→ **Task**: Look through the records, and whenever a line includes the word "Gallassio", copy it.

→ **Data supplied**:

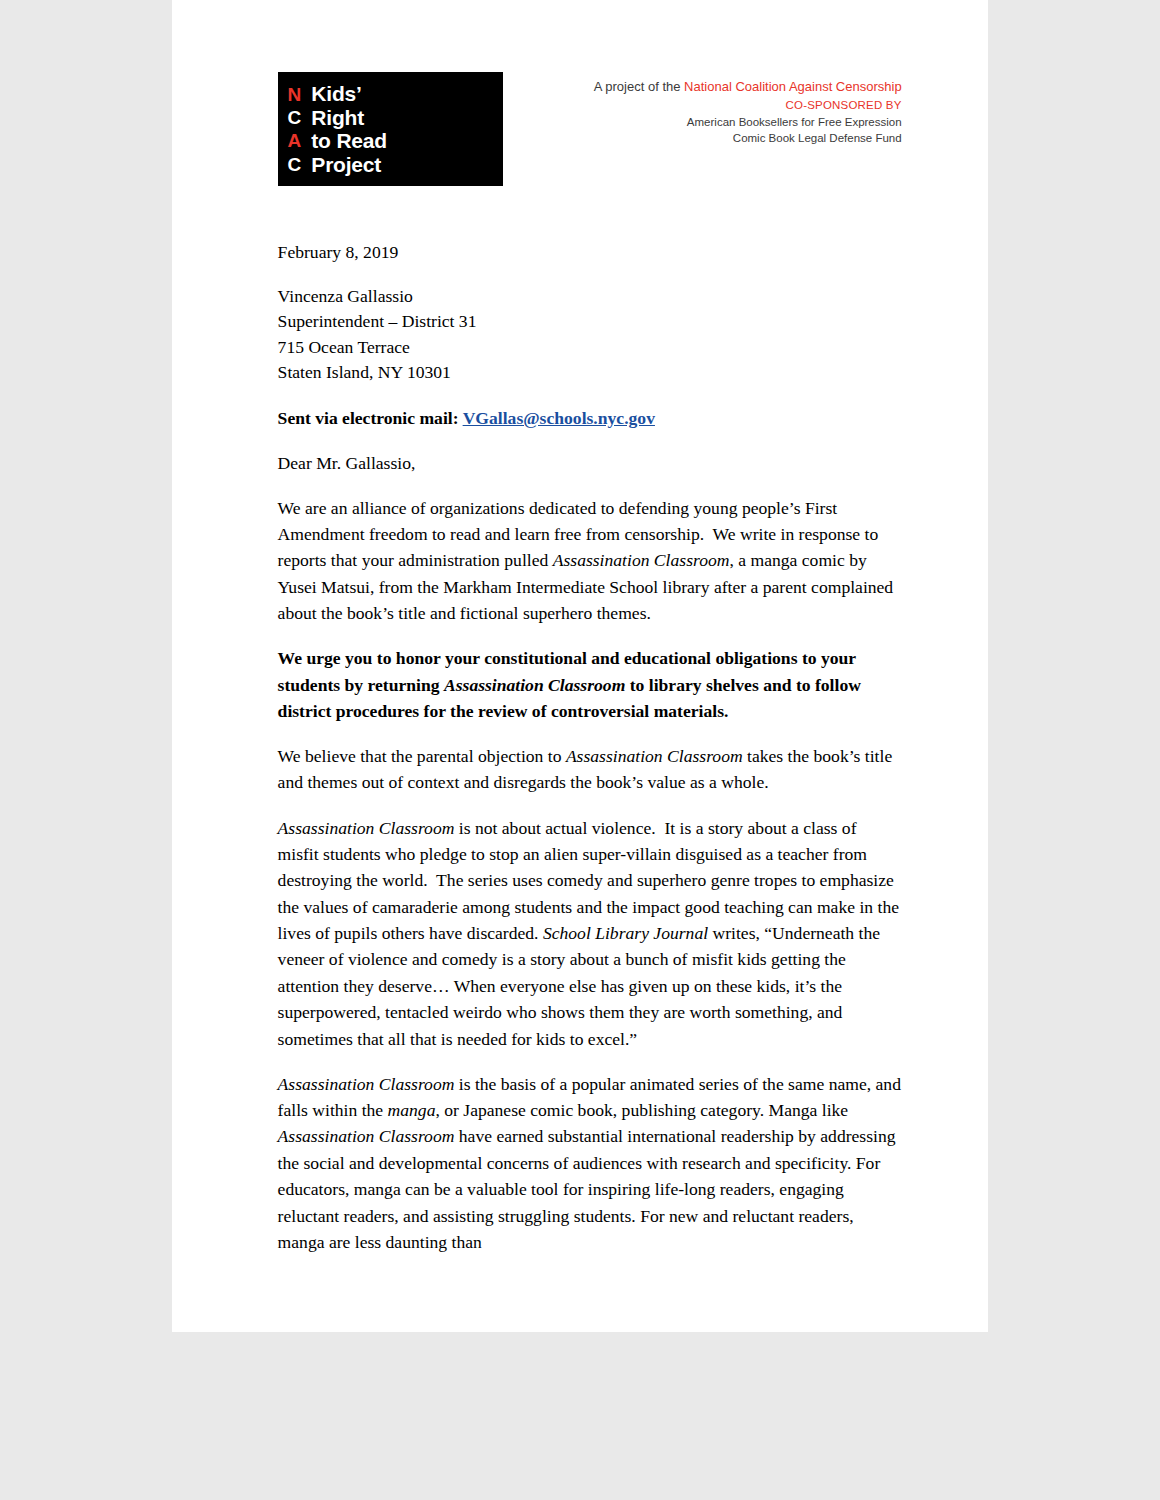N C A C
Kids’
Right
to Read
Project
A project of the National Coalition Against Censorship
CO-SPONSORED BY
American Booksellers for Free Expression
Comic Book Legal Defense Fund
February 8, 2019
Vincenza Gallassio
Superintendent – District 31
715 Ocean Terrace
Staten Island, NY 10301
Sent via electronic mail: VGallas@schools.nyc.gov
Dear Mr. Gallassio,
We are an alliance of organizations dedicated to defending young people’s First Amendment freedom to read and learn free from censorship. We write in response to reports that your administration pulled Assassination Classroom, a manga comic by Yusei Matsui, from the Markham Intermediate School library after a parent complained about the book’s title and fictional superhero themes.
We urge you to honor your constitutional and educational obligations to your students by returning Assassination Classroom to library shelves and to follow district procedures for the review of controversial materials.
We believe that the parental objection to Assassination Classroom takes the book’s title and themes out of context and disregards the book’s value as a whole.
Assassination Classroom is not about actual violence. It is a story about a class of misfit students who pledge to stop an alien super-villain disguised as a teacher from destroying the world. The series uses comedy and superhero genre tropes to emphasize the values of camaraderie among students and the impact good teaching can make in the lives of pupils others have discarded. School Library Journal writes, “Underneath the veneer of violence and comedy is a story about a bunch of misfit kids getting the attention they deserve… When everyone else has given up on these kids, it’s the superpowered, tentacled weirdo who shows them they are worth something, and sometimes that all that is needed for kids to excel.”
Assassination Classroom is the basis of a popular animated series of the same name, and falls within the manga, or Japanese comic book, publishing category. Manga like Assassination Classroom have earned substantial international readership by addressing the social and developmental concerns of audiences with research and specificity. For educators, manga can be a valuable tool for inspiring life-long readers, engaging reluctant readers, and assisting struggling students. For new and reluctant readers, manga are less daunting than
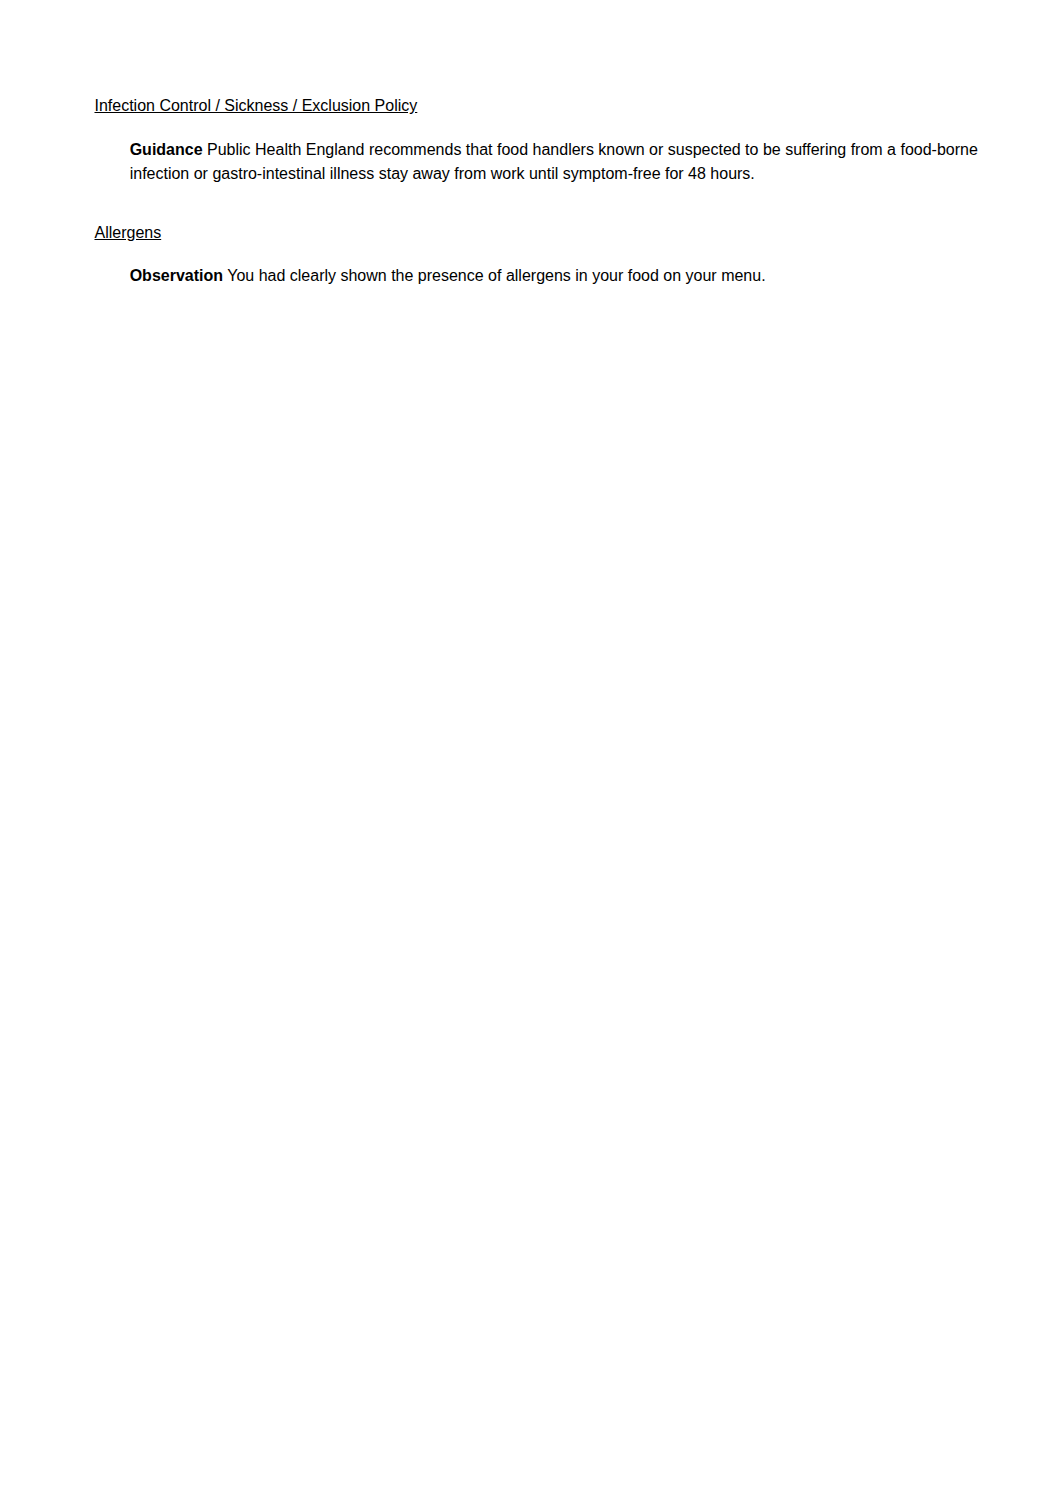Infection Control / Sickness / Exclusion Policy
Guidance Public Health England recommends that food handlers known or suspected to be suffering from a food-borne infection or gastro-intestinal illness stay away from work until symptom-free for 48 hours.
Allergens
Observation You had clearly shown the presence of allergens in your food on your menu.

→ **Written response**:
Vincenza Gallassio
Dear Mr. Gallassio,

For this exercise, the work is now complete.